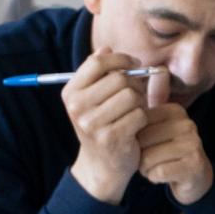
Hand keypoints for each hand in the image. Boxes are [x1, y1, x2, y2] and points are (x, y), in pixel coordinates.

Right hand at [64, 48, 148, 203]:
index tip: (134, 64)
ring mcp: (92, 123)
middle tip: (137, 95)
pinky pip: (139, 114)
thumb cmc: (102, 125)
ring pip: (131, 95)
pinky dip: (143, 118)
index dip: (120, 59)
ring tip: (135, 111)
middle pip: (118, 78)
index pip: (97, 62)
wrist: (102, 165)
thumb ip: (100, 74)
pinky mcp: (112, 137)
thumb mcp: (94, 99)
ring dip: (140, 102)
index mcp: (71, 93)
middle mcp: (77, 107)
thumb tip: (107, 48)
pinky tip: (137, 126)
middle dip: (134, 84)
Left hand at [137, 102, 213, 204]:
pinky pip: (158, 172)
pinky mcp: (194, 166)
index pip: (138, 121)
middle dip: (138, 154)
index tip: (145, 144)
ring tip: (155, 167)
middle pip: (142, 140)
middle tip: (150, 159)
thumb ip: (142, 114)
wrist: (195, 175)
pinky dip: (154, 177)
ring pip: (147, 158)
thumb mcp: (155, 129)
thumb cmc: (167, 150)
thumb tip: (126, 101)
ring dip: (145, 168)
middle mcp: (187, 125)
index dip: (134, 137)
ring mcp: (193, 145)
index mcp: (175, 111)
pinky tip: (162, 176)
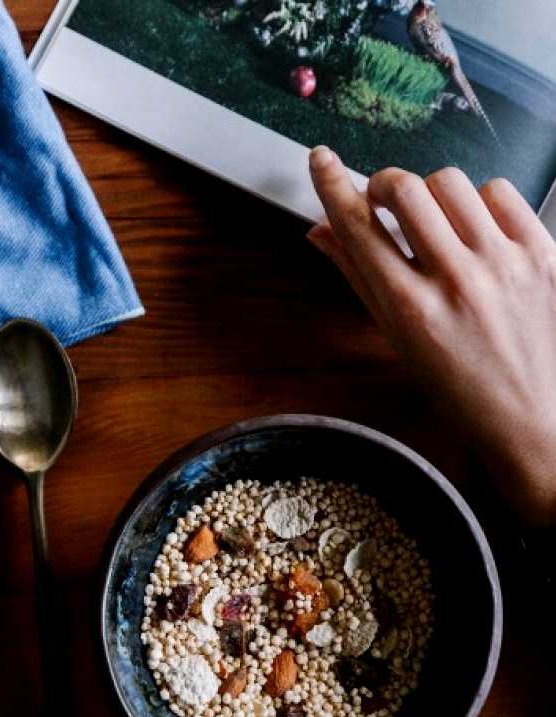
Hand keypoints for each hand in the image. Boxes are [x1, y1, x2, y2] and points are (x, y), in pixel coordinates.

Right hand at [308, 146, 555, 525]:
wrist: (533, 419)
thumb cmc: (461, 389)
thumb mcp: (399, 340)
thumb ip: (359, 279)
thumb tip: (321, 233)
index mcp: (411, 309)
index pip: (358, 227)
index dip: (333, 185)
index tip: (321, 160)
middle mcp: (455, 280)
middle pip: (404, 189)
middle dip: (384, 184)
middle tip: (384, 199)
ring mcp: (504, 263)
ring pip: (451, 182)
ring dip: (432, 193)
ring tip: (437, 222)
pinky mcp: (543, 253)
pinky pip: (500, 191)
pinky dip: (480, 201)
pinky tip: (477, 229)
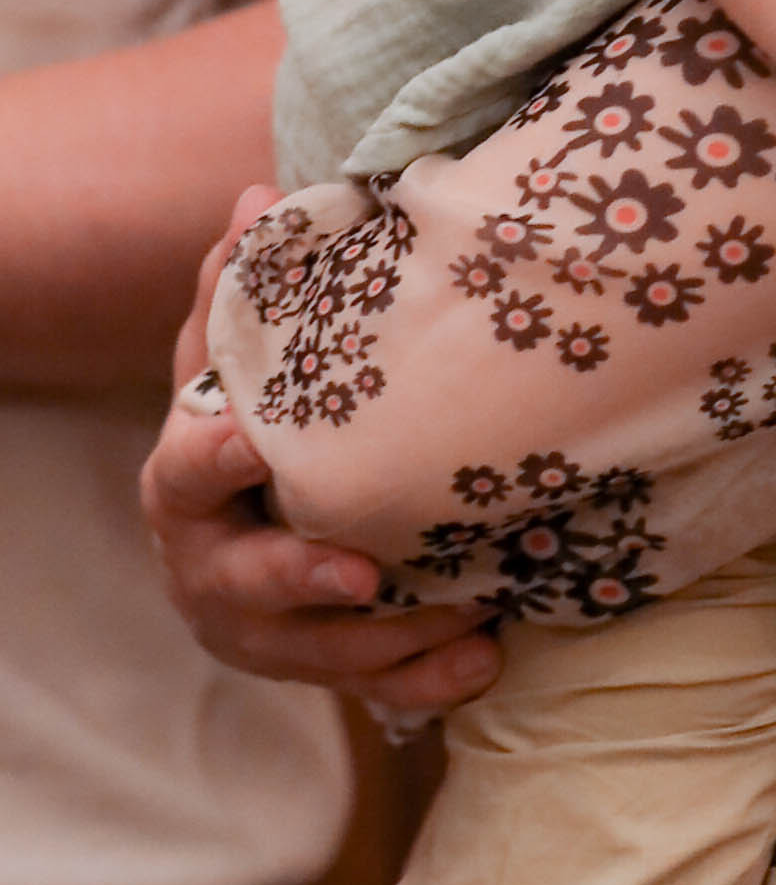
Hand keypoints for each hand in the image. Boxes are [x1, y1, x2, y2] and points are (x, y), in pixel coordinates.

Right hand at [139, 191, 500, 715]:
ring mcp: (261, 631)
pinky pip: (370, 690)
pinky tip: (484, 659)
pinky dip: (426, 680)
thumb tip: (258, 194)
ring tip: (468, 612)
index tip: (255, 443)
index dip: (212, 461)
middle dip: (301, 582)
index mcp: (186, 485)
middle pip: (243, 587)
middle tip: (366, 574)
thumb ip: (244, 286)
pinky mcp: (315, 666)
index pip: (182, 473)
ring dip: (391, 639)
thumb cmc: (248, 421)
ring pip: (315, 655)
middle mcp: (211, 567)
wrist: (242, 522)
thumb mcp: (236, 357)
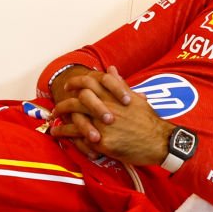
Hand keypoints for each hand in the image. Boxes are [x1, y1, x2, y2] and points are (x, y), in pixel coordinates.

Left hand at [48, 66, 169, 165]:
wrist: (159, 141)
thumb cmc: (148, 120)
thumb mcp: (135, 98)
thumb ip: (120, 84)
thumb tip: (111, 69)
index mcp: (113, 96)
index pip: (89, 82)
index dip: (75, 82)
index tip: (68, 86)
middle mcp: (106, 108)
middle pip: (77, 101)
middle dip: (63, 105)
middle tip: (56, 108)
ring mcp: (103, 125)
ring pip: (75, 121)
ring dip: (61, 123)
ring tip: (53, 125)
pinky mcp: (103, 142)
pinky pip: (81, 139)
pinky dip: (69, 138)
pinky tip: (62, 138)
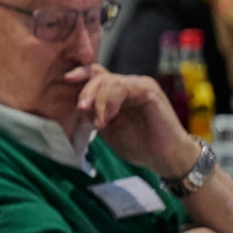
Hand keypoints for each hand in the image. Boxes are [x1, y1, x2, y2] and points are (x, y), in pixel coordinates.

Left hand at [68, 65, 192, 175]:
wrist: (165, 158)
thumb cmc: (139, 145)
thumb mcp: (108, 129)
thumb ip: (94, 115)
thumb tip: (78, 105)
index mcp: (117, 93)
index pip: (96, 75)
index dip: (80, 74)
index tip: (67, 79)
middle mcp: (128, 85)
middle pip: (100, 76)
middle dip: (87, 91)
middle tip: (81, 108)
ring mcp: (139, 85)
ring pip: (110, 81)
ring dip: (99, 101)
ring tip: (100, 123)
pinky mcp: (149, 90)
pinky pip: (124, 87)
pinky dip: (111, 101)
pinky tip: (109, 117)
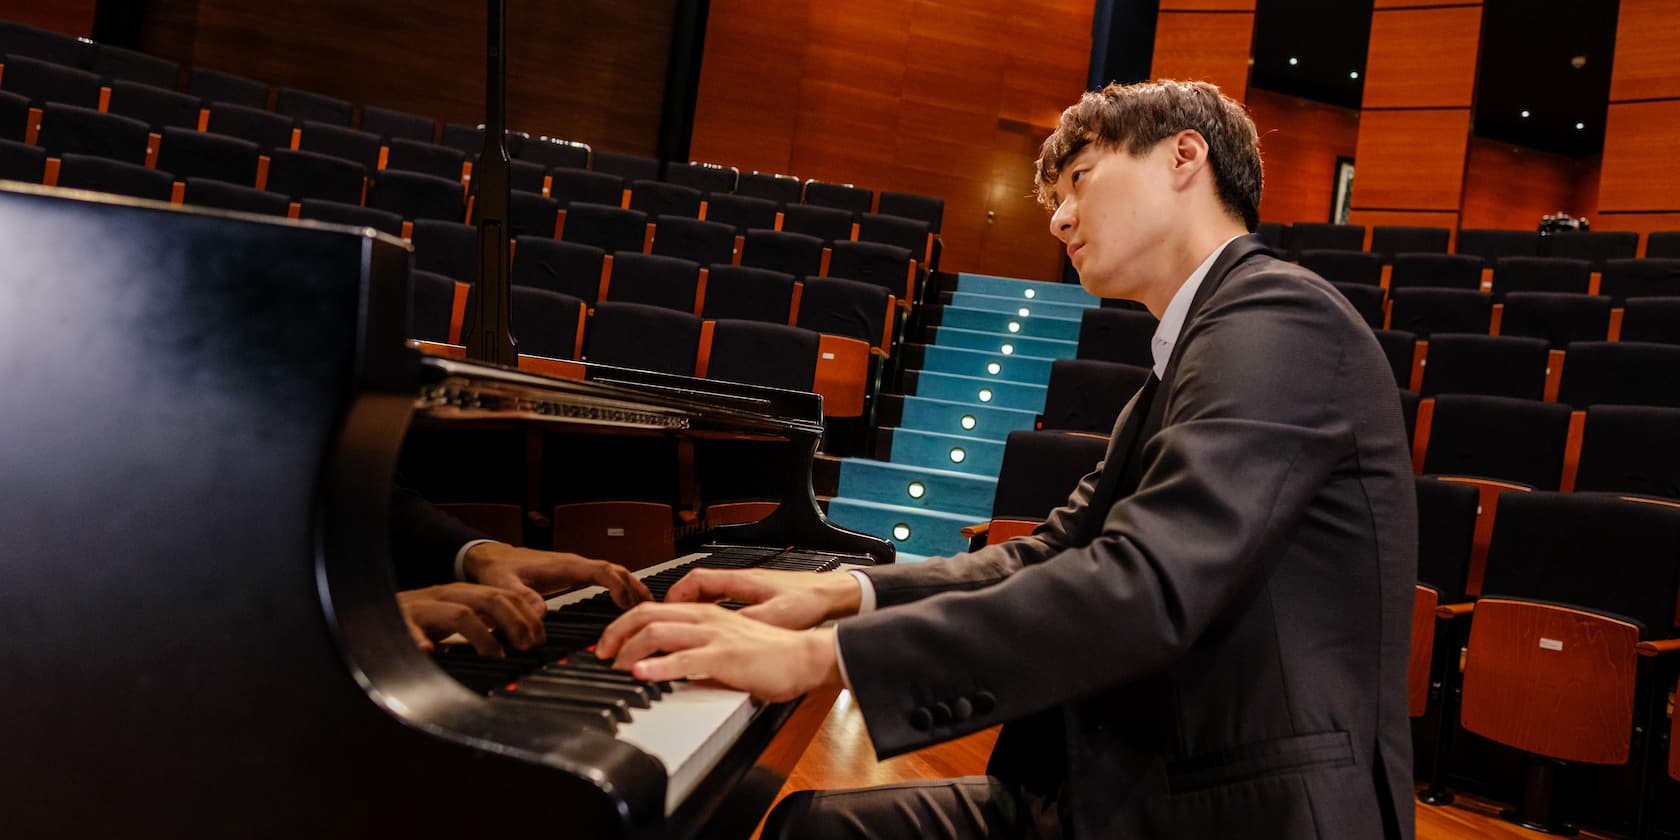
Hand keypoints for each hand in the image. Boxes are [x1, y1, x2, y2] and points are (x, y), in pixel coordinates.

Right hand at [397, 582, 546, 654]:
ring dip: (483, 636)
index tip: (540, 639)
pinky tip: (429, 652)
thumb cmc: (416, 622)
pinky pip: (410, 630)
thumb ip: (483, 625)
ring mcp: (421, 608)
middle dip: (514, 622)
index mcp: (461, 594)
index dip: (526, 615)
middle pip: (488, 599)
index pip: (502, 595)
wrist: (369, 613)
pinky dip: (421, 640)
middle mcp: (444, 595)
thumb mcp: (454, 620)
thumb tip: (522, 641)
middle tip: (527, 647)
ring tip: (496, 656)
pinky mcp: (397, 622)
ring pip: (459, 613)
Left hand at [465, 542, 651, 607]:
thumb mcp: (503, 585)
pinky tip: (627, 601)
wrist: (490, 557)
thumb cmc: (498, 569)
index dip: (618, 585)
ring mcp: (576, 568)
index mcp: (564, 565)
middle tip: (652, 608)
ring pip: (614, 572)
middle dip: (636, 587)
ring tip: (648, 607)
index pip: (601, 570)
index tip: (629, 603)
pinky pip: (605, 577)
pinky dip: (621, 587)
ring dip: (632, 586)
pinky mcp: (574, 575)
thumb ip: (521, 598)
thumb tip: (542, 612)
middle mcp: (575, 564)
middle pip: (616, 570)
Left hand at [595, 603, 841, 701]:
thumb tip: (677, 664)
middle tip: (602, 654)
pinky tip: (640, 675)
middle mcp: (706, 618)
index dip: (625, 624)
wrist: (805, 657)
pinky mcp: (723, 657)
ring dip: (628, 649)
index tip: (611, 643)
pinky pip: (682, 659)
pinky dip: (656, 667)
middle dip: (616, 633)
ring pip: (657, 632)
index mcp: (707, 613)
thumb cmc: (773, 655)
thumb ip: (703, 648)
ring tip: (615, 666)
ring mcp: (714, 636)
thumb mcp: (729, 645)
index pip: (653, 609)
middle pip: (646, 614)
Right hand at [664, 568, 861, 629]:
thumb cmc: (808, 600)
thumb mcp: (775, 616)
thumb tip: (720, 633)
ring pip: (711, 593)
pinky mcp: (757, 597)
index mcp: (740, 580)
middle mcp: (741, 580)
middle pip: (698, 586)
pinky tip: (712, 629)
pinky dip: (711, 612)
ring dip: (693, 607)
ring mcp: (748, 587)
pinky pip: (724, 601)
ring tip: (681, 626)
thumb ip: (745, 623)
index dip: (676, 594)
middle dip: (677, 602)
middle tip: (664, 621)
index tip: (663, 610)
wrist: (832, 595)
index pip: (696, 580)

—————

Required action:
From the opening line of the entries above to the line that holds "index dip: (212, 461)", inclusive, reproduce each line exactly and omit any picture.

Exercise solution:
Hand keypoints for each hand in the image. Boxes are [x1, y1, x2, y2] and points are (x, y), in pixel coordinates.

Right hand at [64, 48, 148, 203]:
index tip: (134, 64)
ring mcp: (92, 123)
middle tip: (137, 95)
pinky pip: (139, 114)
thumb cmc: (102, 125)
ring pip: (131, 95)
pinky dip: (143, 118)
index dip: (120, 59)
ring tip: (135, 111)
middle pip: (118, 78)
index pip: (97, 62)
wrist: (102, 165)
thumb ip: (100, 74)
pinky mcp: (112, 137)
thumb mcp: (94, 99)
ring dip: (140, 102)
index mcp: (71, 93)
middle mcp: (77, 107)
thumb tip: (107, 48)
pinky tip: (137, 126)
middle dip: (134, 84)
Left hand at [137, 102, 213, 204]:
pinky pip: (158, 172)
pinky mcp: (194, 166)
index pip: (138, 121)
middle dip: (138, 154)
index tip: (145, 144)
ring tip: (155, 167)
middle pip: (142, 140)
middle tip: (150, 159)
thumb ip: (142, 114)
wrist: (195, 175)
pinky dip: (154, 177)
ring pip: (147, 158)
thumb mcp: (155, 129)
thumb cmc: (167, 150)
thumb tip: (126, 101)
ring dip: (145, 168)
middle mcp: (187, 125)
index dip: (134, 137)
ring mcp: (193, 145)
index mcp: (175, 111)
pinky tip: (162, 176)
Hand keypoints for each hand in the image. Boxes are [x1, y1, x2, y2] and points are (x, y), in pixel coordinates.

Right hand at [308, 146, 555, 525]:
wrist: (533, 419)
thumb cmc: (461, 389)
thumb mcp: (399, 340)
thumb ip: (359, 279)
thumb tip: (321, 233)
index mcp: (411, 309)
index pip: (358, 227)
index dip: (333, 185)
index tip: (321, 160)
middle mcp: (455, 280)
middle pip: (404, 189)
middle dip: (384, 184)
middle tip: (384, 199)
ring mcp: (504, 263)
ring pip: (451, 182)
ring dip: (432, 193)
ring tip: (437, 222)
pinky mcp: (543, 253)
pinky pip: (500, 191)
pinky dip: (480, 201)
pinky tip: (477, 229)
Hand keypoints for each hand in the image. Boxes are [x1, y1, x2, y2] and points are (x, y), in pixel coordinates.

Right hand at [139, 191, 500, 715]:
ring mcp: (261, 631)
pinky pip: (370, 690)
pinky tip: (484, 659)
pinky dip: (426, 680)
thumb tip: (258, 194)
ring tip: (468, 612)
index tip: (255, 443)
index dip: (212, 461)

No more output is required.